What we are witnessing with the Strait of Hormuz today is a once-in-a-lifetime type of event. I’ve always pondered how a nobody like myself got involved in energy and lived through 2 “once-in-a-lifetime” events in the span of 6 years: COVID and the Strait of Hormuz closure.
It’s a bit surreal to have built expertise in an area of the market that no one really cared about until... 4 weeks ago. The funny thing is that all the work we’ve put into grinding it over the last 10 years in this sector is starting to pay dividends now. Like the quote from Jacob A. Riis:
When nothing seems to help, I go and look at a stonecutter hammering away at his rock, perhaps a hundred times without as much as a crack showing in it. Yet at the hundred and first blow it will split in two, and I know it was not that last blow that did it, but all that had gone before.
With that, let’s dive straight into this week’s WCTW.
The Unacceptable Status Quo
I’ve read a lot of commentaries from very smart people about what the eventual resolution might look like. One of the more interesting “scenarios” I’ve seen goes something like this:
The Trump administration says that the mission is done and leaves the region, while the Iranian continues to control the Strait of Hormuz flow. Some type of toll arrangement will be in place.
I am here to tell you that it’s a non-starter.
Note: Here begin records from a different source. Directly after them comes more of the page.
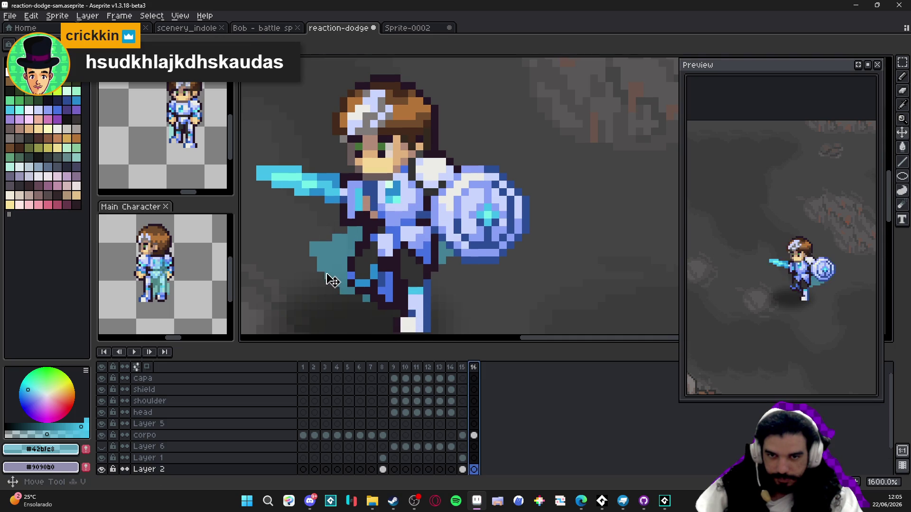
key(e)
ctrl+click(317, 272)
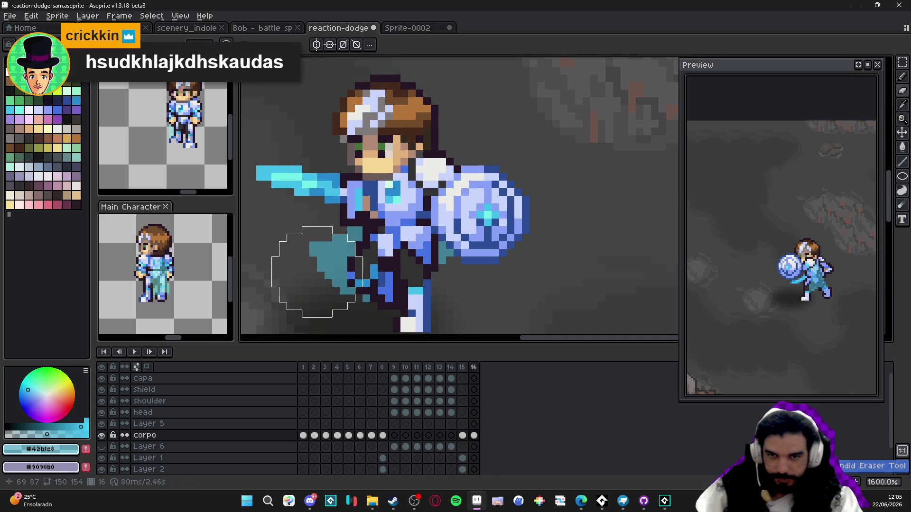
key(minus)
key(minus)
key(minus)
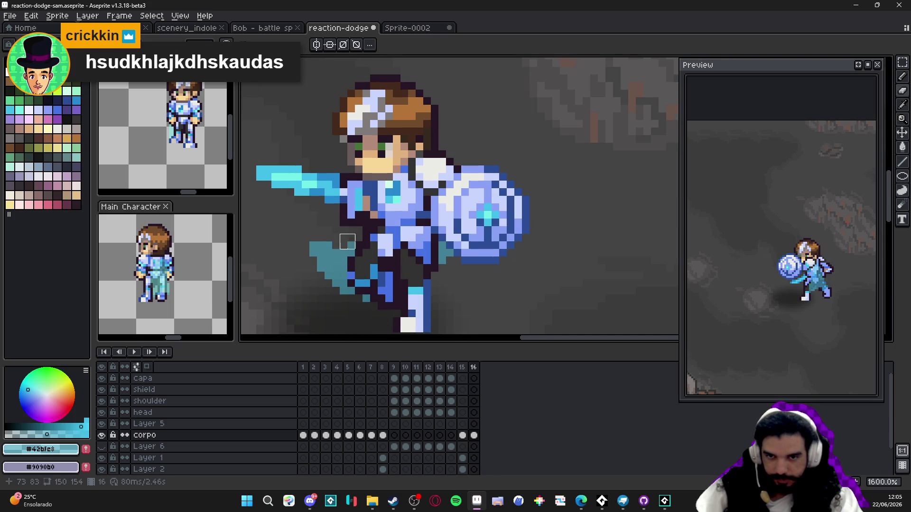
mouse_move(347, 241)
mouse_down()
mouse_move(315, 251)
mouse_move(339, 272)
mouse_move(322, 280)
mouse_move(362, 302)
mouse_up()
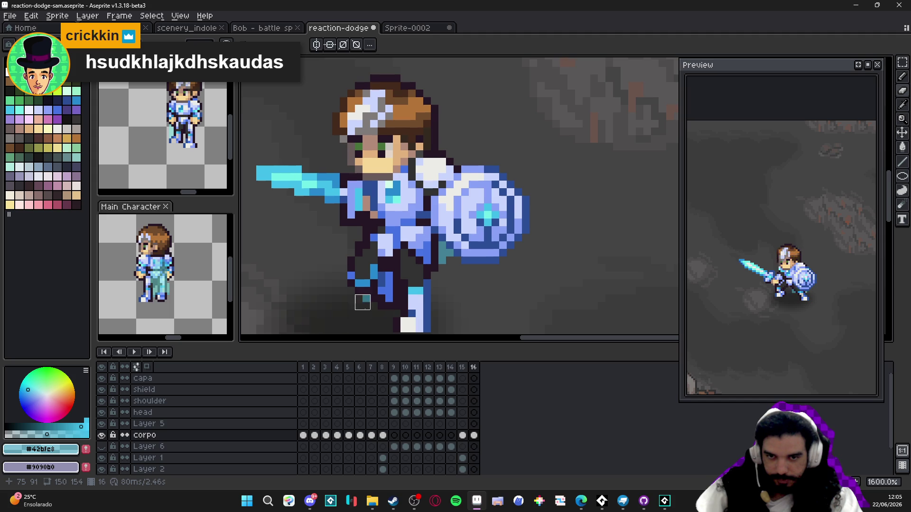
key(ctrl+s)
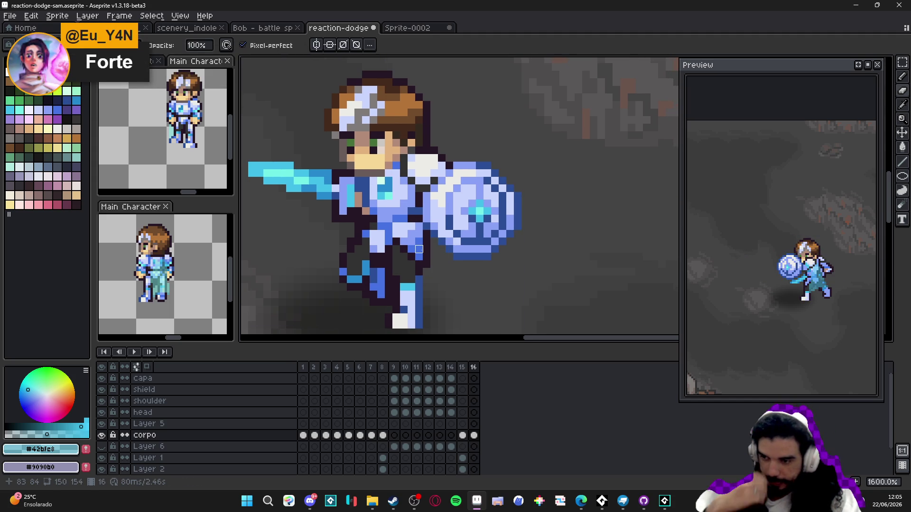
Paint teal cape pixels beneath the shield on frame 16's capa cel
click(474, 378)
key(b)
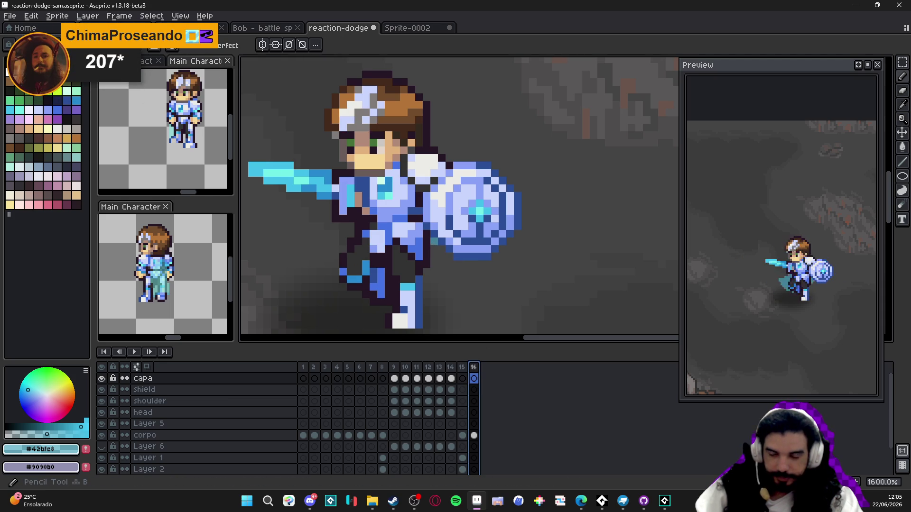
click(433, 252)
click(350, 227)
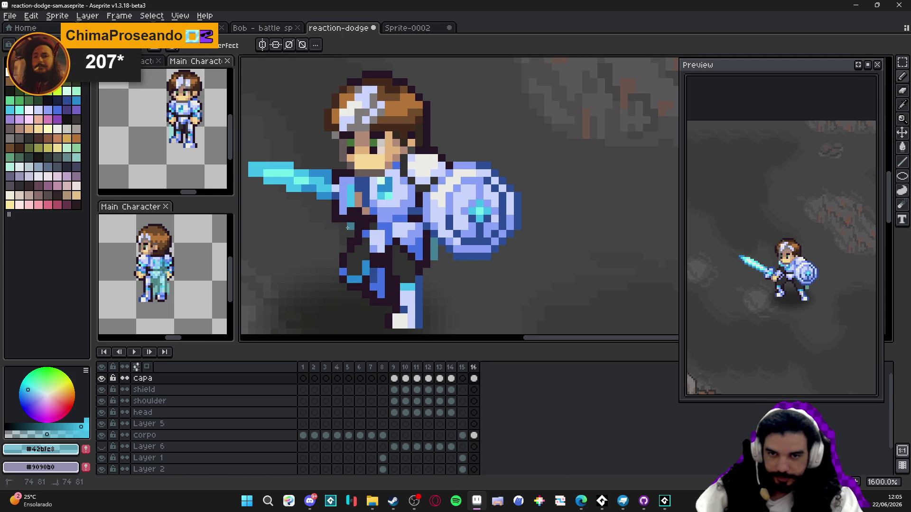
key(ctrl+z)
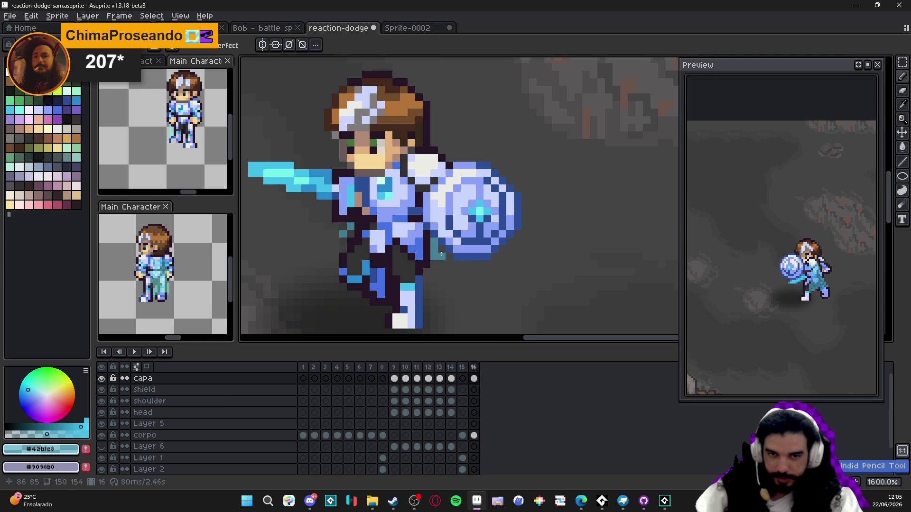
click(442, 269)
click(433, 272)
To most outside observers, the logic is straightforward. A VLCC (very large crude carrier) carrying ~2 million bbls of crude oil, worth north of $200 million, should easily afford a toll fee of $2 million. The generalists argue that it’s just $1/bbl, a fraction of the cost of oil. But the misunderstanding is not in the economics of the toll fee, but in the ability to impose restrictions on the potential flow.
To better understand why the status quo is unacceptable, generalists should take the time to research OPEC’s history more extensively. In particular, with the help of Claude or ChatGPT, I implore you to understand why it is so hard for OPEC or OPEC+ to come to a production cut agreement.
From the outside view, OPEC, spearheaded by the Saudis, has every incentive to keep oil prices in a tight trading range. It has already formed a “cartel”, and so in theory, enforcing the production policies should be very straightforward. The logic is that if every producer in the cartel cuts production by 5%, everyone’s revenue goes up by 25%. Win, win, right?
Wrong, and that’s the issue with generalists in energy. Most people use the logical approach when the reality has nothing to do with logic.
The best example of this irrational behavior unfolded in March 2020 when the Saudis asked Russia for an additional 300k b/d cut.
Prior to March 2020, Russia was already responsible for ~300k b/d, so the additional 300k b/d would put the total production cut at 600k b/d. Russia refused to cut the additional ~300k b/d, despite it only being less than ~3% of its total production volume. What did the Saudis do? They unleashed hell.
Saudis took the view that if you aren’t willing to cut production, then everyone can feel the wrath. So instead of coming to the logical conclusion that the demand destruction from mandated lockdowns would inevitably reduce everyone’s oil production, Saudis forced the widespread sector shut-in that was to be infamous with the COVID fallout. A month and a half later? WTI went negative.
The moral of the story is that logic doesn’t drive policies, especially not in the oil market. Consider that if Iran implemented a toll fee, no matter how low it is, it would have an effective say in the flow of Gulf state traffic going forward. This is more powerful and effective than Saudi’s dominant role as the swing producer.
This is why, in my strong opinion, the Saudis would rather keep oil production shut-in by ~3 million b/d than to transport through the Strait of Hormuz. The ramifications are profound.